▸ **Problem requirements**
Below is a block of records; repeat each one exactly.

▸ **Extracted data**
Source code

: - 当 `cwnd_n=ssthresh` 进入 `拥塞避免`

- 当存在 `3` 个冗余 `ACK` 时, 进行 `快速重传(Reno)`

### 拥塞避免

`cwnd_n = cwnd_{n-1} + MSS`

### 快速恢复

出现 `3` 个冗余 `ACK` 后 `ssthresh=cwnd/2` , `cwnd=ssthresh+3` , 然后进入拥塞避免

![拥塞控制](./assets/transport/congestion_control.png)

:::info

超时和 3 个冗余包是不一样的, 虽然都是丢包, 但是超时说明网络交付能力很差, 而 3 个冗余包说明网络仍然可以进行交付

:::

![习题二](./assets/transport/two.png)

▸ **Your response**
Source code

: - 当 `cwnd_n=ssthresh` 进入 `拥塞避免`

- 当存在 `3` 个冗余 `ACK` 时, 进行 `快速重传(Reno)`

### 拥塞避免

`cwnd_n = cwnd_{n-1} + MSS`

### 快速恢复

出现 `3` 个冗余 `ACK` 后 `ssthresh=cwnd/2` , `cwnd=ssthresh+3` , 然后进入拥塞避免

![拥塞控制](./assets/transport/congestion_control.png)

:::info

超时和 3 个冗余包是不一样的, 虽然都是丢包, 但是超时说明网络交付能力很差, 而 3 个冗余包说明网络仍然可以进行交付

:::

![习题二](./assets/transport/two.png)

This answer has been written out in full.